If enough people wanted these things, they would get them - any idea that enough people want will be supported by the Democrats or Republicans (or both). Third parties are pushing for things that most people don’t want - they want to ban abortions, legalize marijuana, abolish income tax, confiscate all firearms, and put landmines along the Mexican border. None of their ideas has approval by a majority. But they don’t care if the majority doesn’t agree with them - they know they’re right - so we should rewrite the Constitution so they can get elected anyway even though the majority of people don’t want them in power. They’re saying that because they can’t get 51% of the votes, we should invent a system that lets them get elected with 5% of the votes.
Well the classic (literally) example is the collapse of the Roman Republic…
You had a situation where the body politic became ever more divided between conservatives and reformers. Opponents of reform became more and more vehement, resorting to ever more desperate means to stifle reform (and all the while the need for reform became ever more pressing).
Eventually the democratic principles of the republic were discarded one by one, and politics became more and more violent, ultimately ending in out-right civil war.
Nonsense; the public option being a recent example. If the party leadership of both parties doesn’t want something to happen, it won’t happen no matter how popular it is because there’s no practical alternative to them. We have a very narrow spectrum of allowed political positions in this country.
It’s called “being allowed to have a say”. I doubt it’s a coincidence that we also have a low voting turnout; most people are effectively disenfranchised. Their views aren’t even going to be brought up for consideration, much less a vote.
That’s not necessarily correct.
The UK uses “first past the post”, Australia uses preferential voting or “IRV”. In the context of a single member electorate, both are winner takes all, but how the winner is determined is obviously different. Both place significant impediments for a third party candidate to win an electorate, but even more on a third party winning sufficient electorates for a say in government.

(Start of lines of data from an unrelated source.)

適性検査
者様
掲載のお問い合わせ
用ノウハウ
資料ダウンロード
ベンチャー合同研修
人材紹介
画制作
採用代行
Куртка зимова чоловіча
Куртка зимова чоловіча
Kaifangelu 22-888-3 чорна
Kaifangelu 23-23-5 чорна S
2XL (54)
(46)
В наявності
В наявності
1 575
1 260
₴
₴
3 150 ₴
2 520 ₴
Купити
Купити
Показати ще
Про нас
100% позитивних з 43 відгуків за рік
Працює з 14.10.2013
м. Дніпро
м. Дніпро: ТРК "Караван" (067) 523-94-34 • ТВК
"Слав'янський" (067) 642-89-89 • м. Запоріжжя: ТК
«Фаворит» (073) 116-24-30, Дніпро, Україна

Conversely if you have a form of proportional representation then you do have a mechanism that encourages multiplicity of parties.

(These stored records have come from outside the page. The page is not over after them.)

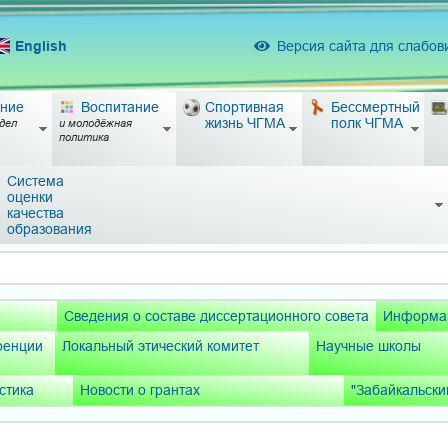
English
Версия сайта для слабо
ние
Воспитание
Спортивная
Бессмертный
жизнь ЧГМА
полк ЧГМА
дел
и молодёжная
политика
Система
оценки
качества
образования
Сведения о составе диссертационного совета
Информац
ренции
Локальный этический комитет
Научные школы
стика
Новости о грантах
"Забайкальски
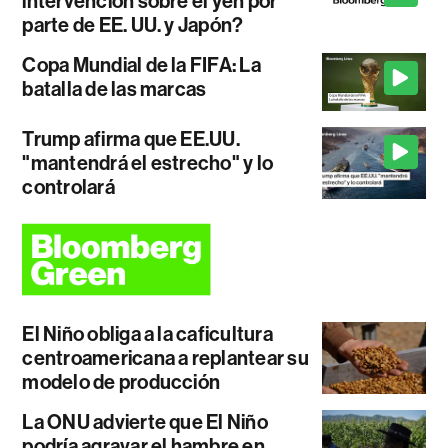
intervención sobre el yen por
parte de EE. UU. y Japón?
Copa Mundial de la FIFA: La
batalla de las marcas
Trump afirma que EE.UU.
"mantendrá el estrecho" y lo
controlará
El Niño obliga a la caficultura
centroamericana a replantear su
modelo de producción
La ONU advierte que El Niño
podría agravar el hambre en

An extreme version of this became known at the NSW ‘tablecloth’ election in 1999. To elect each of the 21 members required a quota of only 4.55% of the roughly 4 million eligible voters. The prospect became a ‘micro’ party picnic. A total of 264 candidates representing 80 parties or groups creating a ballot paper one metre wide by 700mm deep. As a result of Byzantine web of truely machiavellian alliances, support and preference deals the last seat in the Legislative Council was won by Malcolm Jones of the Outdoor Recreation Party who won only 0.2% of the primary vote.
The Australian Democrats have a 30 year history and have waxed and waned through that time. They are moribund at the moment. They have periodically held over 10% of the national vote, and in pockets they have held well over 30%. But they have only held one lower house seat in either the Federal or 6 state parliaments. (Mitcham, SA '77-'83) under preferential voting.
However, in the upper houses, with proportional representation they often held representation well above their voting mandate. The corrollary of this is that you must accept at times a minority party holding the balance of power over the majority.
There’s a big difference between being allowed to say something and being allowed to give orders. People should have the widest possible latitude on expressing their opinions and the narrowest possible latitude on imposing them on others.
I say the reason a lot of people don’t vote is because they’re happy with the way things are. They don’t feel their views are being ignored; they feel they’ve been embraced by the two mainstream parties. And they’re right - that’s why the two big parties are the mainstream parties.
No, they are wrong if they believe that, and I don’t think they do in the first place.
But I thought that the goal of a proportional system was to give a party with 1% of the vote… 1% of the power, not 45%?
Which definitely makes you a “glass half full” kinda guy!
I fear you are mistaken.
I know of no person who ever says they aren’t voting for that reason. I have seen cited that their vote won’t make a difference, or that they don’t want to have to vote for the lesser of two evils.
So… in this particular case, the “High” were the establishment Republicans. I figure the “Low” were nutcases and bigots and such who contributed a lot of energy and money to the party, keeping the High in office. Somewhere along the way a “Middle” formed of people who broke off from the High, as well as some grassroots people who elevated themselves out of the Low, and said they would better serve the interests of the Low. Helped along by Fox News with a lot of chest-beating anti-intellectual populist cheerleading…
…anyway, I’m sure there’s an analogy in here somewhere.